◆ INFORMATION ◆

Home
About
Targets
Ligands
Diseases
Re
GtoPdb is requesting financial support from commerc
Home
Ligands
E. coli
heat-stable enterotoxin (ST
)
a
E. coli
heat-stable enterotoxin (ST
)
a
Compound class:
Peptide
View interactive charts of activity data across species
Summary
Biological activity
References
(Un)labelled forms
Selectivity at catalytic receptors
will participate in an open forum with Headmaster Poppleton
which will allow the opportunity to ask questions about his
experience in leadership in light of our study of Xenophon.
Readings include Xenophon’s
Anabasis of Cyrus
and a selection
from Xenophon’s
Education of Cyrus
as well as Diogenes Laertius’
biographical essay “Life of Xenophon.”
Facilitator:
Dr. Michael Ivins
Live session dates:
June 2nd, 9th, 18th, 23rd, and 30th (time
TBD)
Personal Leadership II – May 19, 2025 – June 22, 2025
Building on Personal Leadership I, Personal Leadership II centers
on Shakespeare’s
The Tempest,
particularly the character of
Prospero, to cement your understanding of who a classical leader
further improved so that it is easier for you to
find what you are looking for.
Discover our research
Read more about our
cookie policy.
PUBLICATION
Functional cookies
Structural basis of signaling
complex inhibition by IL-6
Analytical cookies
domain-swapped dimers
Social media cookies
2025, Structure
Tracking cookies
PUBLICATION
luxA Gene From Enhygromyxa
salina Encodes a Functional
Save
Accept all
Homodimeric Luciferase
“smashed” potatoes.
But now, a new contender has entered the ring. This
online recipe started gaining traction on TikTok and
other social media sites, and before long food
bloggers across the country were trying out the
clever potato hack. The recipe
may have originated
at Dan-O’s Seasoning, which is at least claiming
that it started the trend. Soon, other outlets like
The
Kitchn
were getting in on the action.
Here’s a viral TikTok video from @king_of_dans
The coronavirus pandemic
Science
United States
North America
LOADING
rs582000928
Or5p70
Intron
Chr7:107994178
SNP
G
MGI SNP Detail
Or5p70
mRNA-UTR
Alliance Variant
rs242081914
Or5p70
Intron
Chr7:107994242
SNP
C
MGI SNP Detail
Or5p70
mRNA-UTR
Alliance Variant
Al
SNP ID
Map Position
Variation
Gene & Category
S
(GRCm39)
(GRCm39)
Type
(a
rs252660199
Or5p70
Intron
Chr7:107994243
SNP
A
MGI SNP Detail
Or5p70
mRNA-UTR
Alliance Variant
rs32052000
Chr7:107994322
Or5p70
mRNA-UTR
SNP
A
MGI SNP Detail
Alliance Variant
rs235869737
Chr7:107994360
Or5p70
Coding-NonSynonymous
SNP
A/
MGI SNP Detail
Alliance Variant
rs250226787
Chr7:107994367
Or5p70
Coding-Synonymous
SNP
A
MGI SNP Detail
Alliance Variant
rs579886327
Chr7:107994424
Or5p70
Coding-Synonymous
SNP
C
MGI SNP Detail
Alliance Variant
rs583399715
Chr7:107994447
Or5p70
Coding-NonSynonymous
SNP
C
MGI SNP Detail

◆ YOUR OBJECTIVE ◆
Retype, exactly as written, each line from the one containing "Tracking cookies" through the last line of the listing above, and leave out all other lines.

◆ OUTPUT FOR THIS TASK ◆
Tracking cookies
PUBLICATION
luxA Gene From Enhygromyxa
salina Encodes a Functional
Save
Accept all
Homodimeric Luciferase
“smashed” potatoes.
But now, a new contender has entered the ring. This
online recipe started gaining traction on TikTok and
other social media sites, and before long food
bloggers across the country were trying out the
clever potato hack. The recipe
may have originated
at Dan-O’s Seasoning, which is at least claiming
that it started the trend. Soon, other outlets like
The
Kitchn
were getting in on the action.
Here’s a viral TikTok video from @king_of_dans
The coronavirus pandemic
Science
United States
North America
LOADING
rs582000928
Or5p70
Intron
Chr7:107994178
SNP
G
MGI SNP Detail
Or5p70
mRNA-UTR
Alliance Variant
rs242081914
Or5p70
Intron
Chr7:107994242
SNP
C
MGI SNP Detail
Or5p70
mRNA-UTR
Alliance Variant
Al
SNP ID
Map Position
Variation
Gene & Category
S
(GRCm39)
(GRCm39)
Type
(a
rs252660199
Or5p70
Intron
Chr7:107994243
SNP
A
MGI SNP Detail
Or5p70
mRNA-UTR
Alliance Variant
rs32052000
Chr7:107994322
Or5p70
mRNA-UTR
SNP
A
MGI SNP Detail
Alliance Variant
rs235869737
Chr7:107994360
Or5p70
Coding-NonSynonymous
SNP
A/
MGI SNP Detail
Alliance Variant
rs250226787
Chr7:107994367
Or5p70
Coding-Synonymous
SNP
A
MGI SNP Detail
Alliance Variant
rs579886327
Chr7:107994424
Or5p70
Coding-Synonymous
SNP
C
MGI SNP Detail
Alliance Variant
rs583399715
Chr7:107994447
Or5p70
Coding-NonSynonymous
SNP
C
MGI SNP Detail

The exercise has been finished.